Thursday 11 December 2008

Sorrow of Bihar

(Published in Banking Services Chronicle October 2008)

In our childhood the textbooks taught us that the river Kosi was the “sorrow of Bihar”. Our textbooks have a bad reputation for being outdated or irrelevant. It was somewhat in this light that we took the epithet given to Kosi. It was only as much real for us as Hwang-Ho being the “sorrow of China.”

But this August millions of people in north-eastern Bihar witnessed a doomsday scenario first hand. We were jolted out of our stupor and made to realise how near-extinct facts given in our textbooks can come alive anytime. The Kosi flood, approriately declared a “national calamity”, is probably the worst recorded in the history of modern India.

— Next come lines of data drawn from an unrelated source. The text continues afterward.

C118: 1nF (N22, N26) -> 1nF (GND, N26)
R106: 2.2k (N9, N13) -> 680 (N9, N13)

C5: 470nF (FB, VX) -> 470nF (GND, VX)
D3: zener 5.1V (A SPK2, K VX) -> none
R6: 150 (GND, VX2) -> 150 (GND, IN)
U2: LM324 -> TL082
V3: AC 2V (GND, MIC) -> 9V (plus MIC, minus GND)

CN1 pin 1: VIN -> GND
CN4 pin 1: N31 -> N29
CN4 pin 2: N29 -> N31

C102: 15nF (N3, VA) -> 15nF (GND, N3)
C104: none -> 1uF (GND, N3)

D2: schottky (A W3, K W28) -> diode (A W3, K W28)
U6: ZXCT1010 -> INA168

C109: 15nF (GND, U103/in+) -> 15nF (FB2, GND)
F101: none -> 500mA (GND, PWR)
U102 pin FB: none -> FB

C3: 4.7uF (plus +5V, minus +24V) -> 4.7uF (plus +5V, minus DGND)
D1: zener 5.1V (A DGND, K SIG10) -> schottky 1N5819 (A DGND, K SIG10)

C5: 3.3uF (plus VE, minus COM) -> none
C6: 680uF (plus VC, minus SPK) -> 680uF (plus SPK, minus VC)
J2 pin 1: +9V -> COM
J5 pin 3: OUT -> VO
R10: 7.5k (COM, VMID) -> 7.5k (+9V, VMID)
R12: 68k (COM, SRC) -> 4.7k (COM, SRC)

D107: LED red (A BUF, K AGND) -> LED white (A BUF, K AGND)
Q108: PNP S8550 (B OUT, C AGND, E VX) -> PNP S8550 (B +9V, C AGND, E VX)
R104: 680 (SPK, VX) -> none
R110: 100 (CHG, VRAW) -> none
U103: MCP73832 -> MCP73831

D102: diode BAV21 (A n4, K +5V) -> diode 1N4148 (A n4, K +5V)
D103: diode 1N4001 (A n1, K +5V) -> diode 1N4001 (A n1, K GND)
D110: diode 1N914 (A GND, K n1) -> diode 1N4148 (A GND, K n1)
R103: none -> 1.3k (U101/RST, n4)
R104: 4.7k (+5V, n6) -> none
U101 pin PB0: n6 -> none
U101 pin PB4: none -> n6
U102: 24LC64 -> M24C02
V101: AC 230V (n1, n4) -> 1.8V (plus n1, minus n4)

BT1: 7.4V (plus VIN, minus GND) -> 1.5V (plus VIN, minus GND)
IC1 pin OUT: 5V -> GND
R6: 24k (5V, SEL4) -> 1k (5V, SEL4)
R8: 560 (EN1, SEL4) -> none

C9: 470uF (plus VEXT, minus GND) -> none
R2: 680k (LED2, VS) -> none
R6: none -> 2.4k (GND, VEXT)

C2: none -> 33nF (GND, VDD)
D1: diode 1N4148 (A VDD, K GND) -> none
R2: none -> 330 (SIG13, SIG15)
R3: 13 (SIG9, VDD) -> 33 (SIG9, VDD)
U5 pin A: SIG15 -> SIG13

The media, though somewhat late, acquainted the nation with the veritable seas formed on land. Supaul, Madhepura, Araria and Purnia have become household names. We were shown how destruction is only a matter of days in vast swathes of land. We saw how technology is still in its infancy when it comes to tackling the might of nature. We witnessed how the goons and the greedy valued money over lives. There was also the tragi-comic element of politicians scoring brownie points in this hour of peril.

The water may have started receding and the land even dried by the time you read this. But the months to come will be a challenge for the Nitish Kumar government, whose good deeds have been literally washed away by the floods. Providing refuge to the deprived millions is not an easy job. Controlling epidemics that may break out in the aftermath of the flood will not be easy either.

That is for the short term. In the long term, there are several pressing questions on which all of us must ponder. One, is the course changed by the river going to remain so in the years or decades to come? Two, do we have embankments enough to check the rivers from becoming a curse? Three, is it enough to build embankments without caring for maintenance? Four, do we need to control rivers or manage them? And finally, if a disaster occurs, shouldn’t we have an agile response system in place?